Мне казалось тогда, что страна несется в космически непроницаемые
туманы. Не верилось, что под свист ветра в простреленных крышах, над
непробудными этими ночами, замешанными на саже и отчаянии, просочится
когда-нибудь стылый рассвет, просочится только для того, чтобы снова можно
было увидеть пустынные улицы и бегущих по ним неизвестно куда позеленевших
от холода и недоедания людей в заскорузлых обмотках, с винтовками всех марок
и калибров.
Пальцы сводило от стальных затворов. Все человеческое тепло было выдуто
без остатка из-под жидких шинелей и колючих бязевых рубах.
В ночь "фиолетового луча" в городе было мертвенно тихо. Даже
артиллерийский огонь замолк, и единственное, что было слышно,--это
отдаленный грохот колес. По этому характерному звуку опытные киевские жители
поняли, что из города в неизвестном направлении поспешно удаляются армейские
обозы.
Так оно и случилось. Утром город был свободен от петлюровцев, выметен
до последней соринки. Слухи о фиолетовых лучах для того и были пущены, чтобы
ночью уйти без помехи.
Киев, как это с ним бывало довольно часто, оказался без власти. Но
атаманы и окраинная "шпана" не успели захватить город. В полдень по Цепному
мосту в пару от лошадиных крупов, громе колес, криках, песнях и веселых
переливах гармошек вошли в город Богунский и Таращанский полки Красной
Армии, и снова вся жизнь в городе переломилась в самой основе.
Произошла, как говорят театральные рабочие, "чистая перемена
декораций", но никто не мог угадать, что она сулит изголодавшимся гражданам.
Это могло показать только время,
На стенах появились размокшие листки с грозными приказами
Военно-Революционного комитета.
Приказы были короткие и веские. Они беспощадно и без ЕСЯКИХ оговорок
разделили все население Киева на людей стоящих и на человеческий мусор.

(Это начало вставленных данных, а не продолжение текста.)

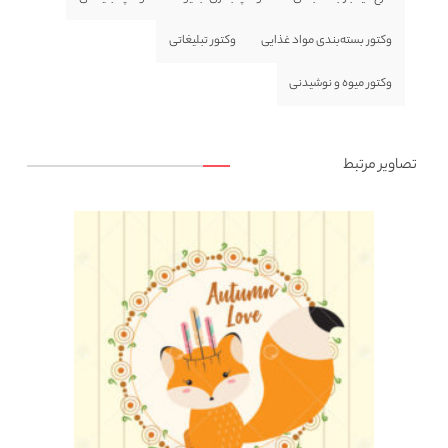
وکتور بسته‌بندی مواد غذایی
وکتور تبلیغاتی
وکتور میوه و نوشیدنی
تصاویر مرتبط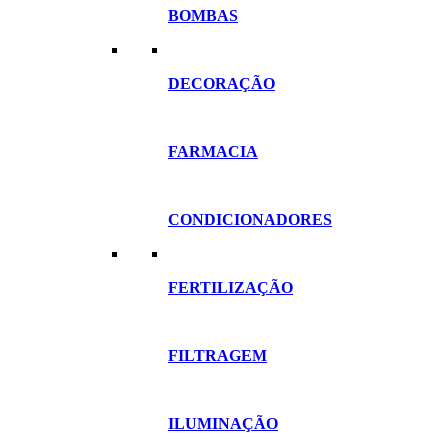
BOMBAS
DECORAÇÃO
FARMACIA
CONDICIONADORES
FERTILIZAÇÃO
FILTRAGEM
ILUMINAÇÃO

Мусор начали вычищать, но его оказалось не так уж много. Он сам
распылился по малодоступным местам, где и осел в ожидании лучших времен.
Снова пришло то, что было пережито в Москве, но в ином качестве. На
всем лежал еще некоторый добавочный налет вольницы и бесшабашности.

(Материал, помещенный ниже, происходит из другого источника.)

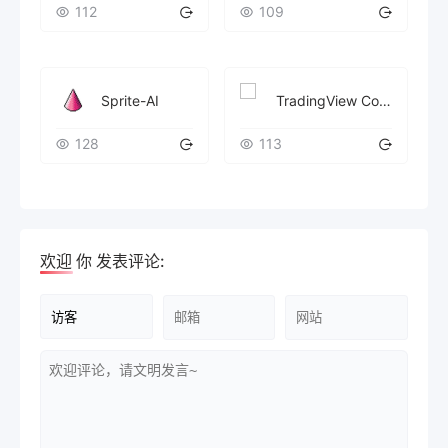
112
109
Sprite-AI
TradingView Copier Pro
128
113
欢迎
你
发表评论: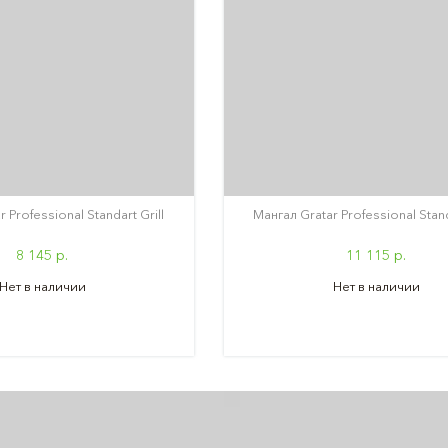
 Professional Standart Grill
Мангал Gratar Professional Sta
8 145 р.
11 115 р.
Нет в наличии
Нет в наличии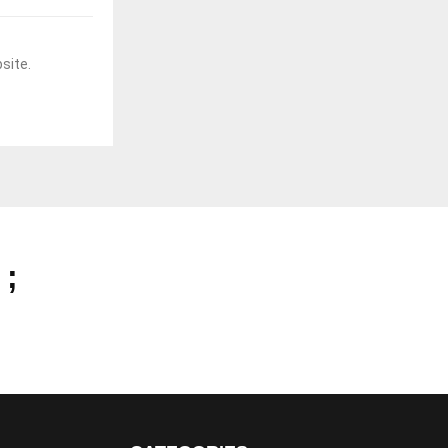
site.
 ;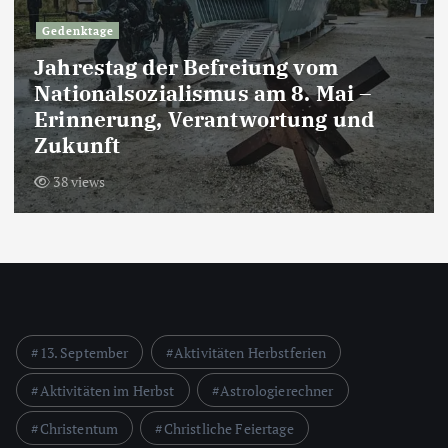
Gedenktage
Jahrestag der Befreiung vom
Nationalsozialismus am 8. Mai –
Erinnerung, Verantwortung und
Zukunft
38 views
13. September
Aktivitäten Herbstferien
Aktivitäten im Herbst
Astrologierechner
Christentum
Christliche Feiertage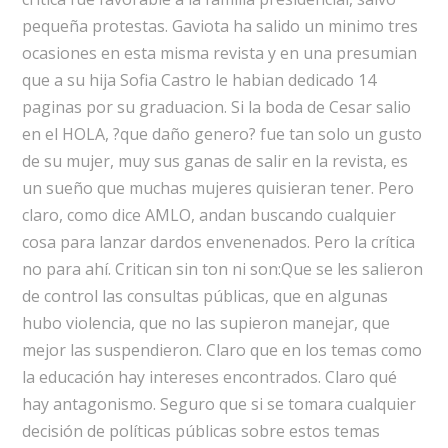
pequeña protestas. Gaviota ha salido un minimo tres
ocasiones en esta misma revista y en una presumian
que a su hija Sofia Castro le habian dedicado 14
paginas por su graduacion. Si la boda de Cesar salio
en el HOLA, ?que daño genero? fue tan solo un gusto
de su mujer, muy sus ganas de salir en la revista, es
un sueño que muchas mujeres quisieran tener. Pero
claro, como dice AMLO, andan buscando cualquier
cosa para lanzar dardos envenenados. Pero la crítica
no para ahí. Critican sin ton ni son:Que se les salieron
de control las consultas públicas, que en algunas
hubo violencia, que no las supieron manejar, que
mejor las suspendieron. Claro que en los temas como
la educación hay intereses encontrados. Claro qué
hay antagonismo. Seguro que si se tomara cualquier
decisión de políticas públicas sobre estos temas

Богунский полк (так он назывался в память смелого сподвижника Богдана
Хмельницкого полковника Бегуна) расквартировали по частным киевским домам.
К нам на квартиру поставили четырех богунцев. Они принесли аэропланную
бомбу, осторожно поставили ее в передней под гнутой венской вешалкой и
сказали Амалии:
-- Вы, цыпочка, не зачепите как-нибудь неаккуратно этот предмет. А то
он как бахнет, так от вашего дома со всей обстановкой останется один сон.
Понятно?
-- Понятно,-- ответила, сжав губы, Амалия и тотчас же открыла давно
заколоченную дверь на черный ход. С тех пор через парадное никто не ходил.
Трудно было понять, как богунцы могли передвигаться по земле, столько
на них было оружия. Тут было все:
пулеметы, ружья, гранаты, винтовки, обрезы, штыки, маузеры, финки,
сабли, кинжалы и, кроме того, как воспоминание о сентиментальной мирной
жизни, лиловые и красные граммофонные трубы.
Как только богунцы заняли город, из всех окон понеслись рулады давно
позабытых жестоких романсов. Снова угрюмый баритон жаловался, срываясь с
голоса, что ему некуда больше спешить и некого больше любить, а шепелявый
тенор сетовал, что не для него придет весна, не для него Буг разольется и
сердце радостью забьется, не для него, не для него.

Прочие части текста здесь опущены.